De fait, la supériorité occidentale est réelle, elle se fonde sur l'avance technologique dans le domaine de l'armement. Dans «Exterminez toutes ces brutes» (Serpent à Plumes, 1999), l'écrivain suédois Sven Lindqvist a parfaitement montré de quelle façon le différentiel technologique, la mitrailleuse Maxim notamment, a été l'avantage décisif pour les Européens dans la conquête de l'Afrique. Comme les armes à feu et la cavalerie avait fait la différence aux Amériques. Lindqvist établit la filiation directe entre colonialisme et nazisme. Mais au-delà de l'industrialisation de la guerre, des armes à longue portée qui découplent le tireur de sa victime, c'est la rationalité de la mort de masse que Traverso met en évidence. Pour l'auteur, l'intervention des machines dans la mise à mort commence avec l'invention de la guillotine pour culminer dans les chambres à gaz des usines d'extermination. Le nazisme n'a rien inventé, il a puisé dans l'héritage intellectuel des «respectables» théoriciens racistes du pillage colonial et il a seulement perfectionné les méthodes utilisées auparavant. La poursuite des guerres coloniales après la chute du nazisme est l'expression achevée de la permanence du discours et des usages portés à leur paroxysme par les fascistes allemands.

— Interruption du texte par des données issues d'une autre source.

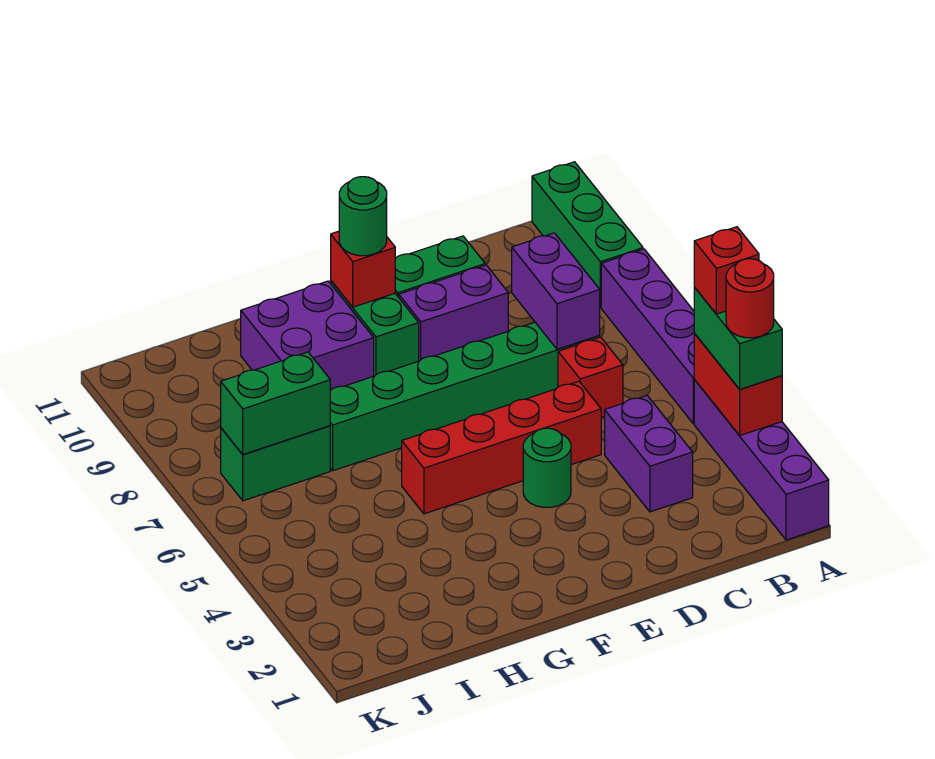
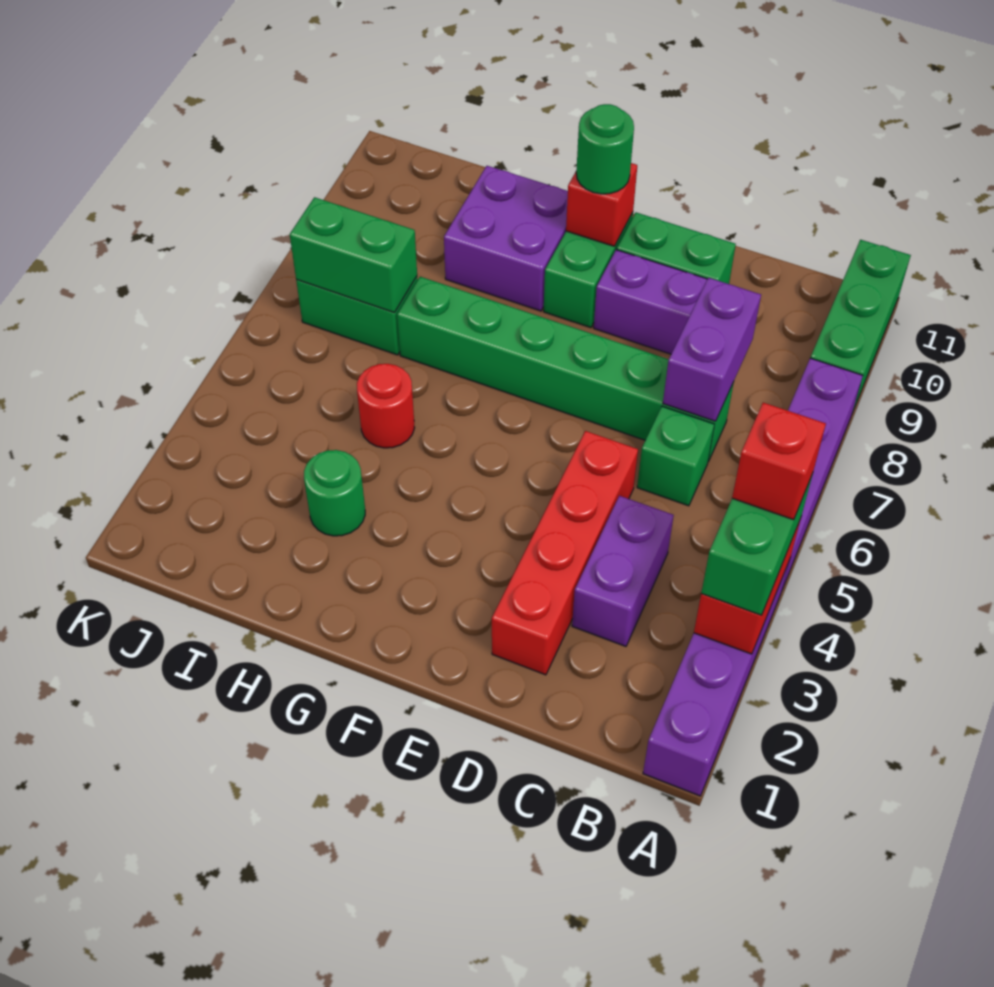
red 1x1 round brick [726,259,774,338] -> red 1x1 round brick moved to [357,364,415,448]
red 1x1 brick [558,337,623,418] -> green 1x1 brick [637,406,714,506]
red 1x4 brick [402,381,601,514] -> red 1x4 brick turned to [492,431,638,675]
green 1x1 round brick [523,428,571,507] -> green 1x1 round brick moved to [304,450,365,536]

Le ventre encore fécond de la bête immonde
Les massacres du 8 mai 1945, et ceux qui allaient suivre, la torture généralisée, procèdent des mêmes superstructures. Enzo Traverso montre, étayée par de nombreuses références et citations, la puissance du discours xénophobe qui imprègne encore aujourd'hui la pensée occidentale et l'orientation d'acteurs politiques de premier rang. Certes, les temps ont changé. Plus besoin de chemises brunes ou noires, ni de retraites aux flambeaux ou de svastikas. Les aspects les plus caricaturaux du nazisme ne sont plus que le seul fait de nostalgiques marginalisés. Le suprématisme moderne se manifeste autrement, avec d'autres mots et d'autres approches. Il n'est plus question de position sur l'échelle raciale. Mais de hiérarchie de systèmes de valeurs et donc de la supériorité «naturelle» de la civilisation occidentale. Comme le prévoyait justement le dramaturge allemand antinazi Berthold Brecht «le ventre de la bête est encore fécond»...
Note :
* Enzo Traverso: «La Violence nazie - une généalogie européenne» Ed. La Fabrique, 2002.
* Sven Lindqvist: «Exterminez toutes ces brutes» Ed. Serpent à Plumes, 1999.
·Olivier Le Cour Grandmaison: « Coloniser, exterminer : Sur la guerre et l'Etat colonial, Paris» Ed. Fayard, 2005.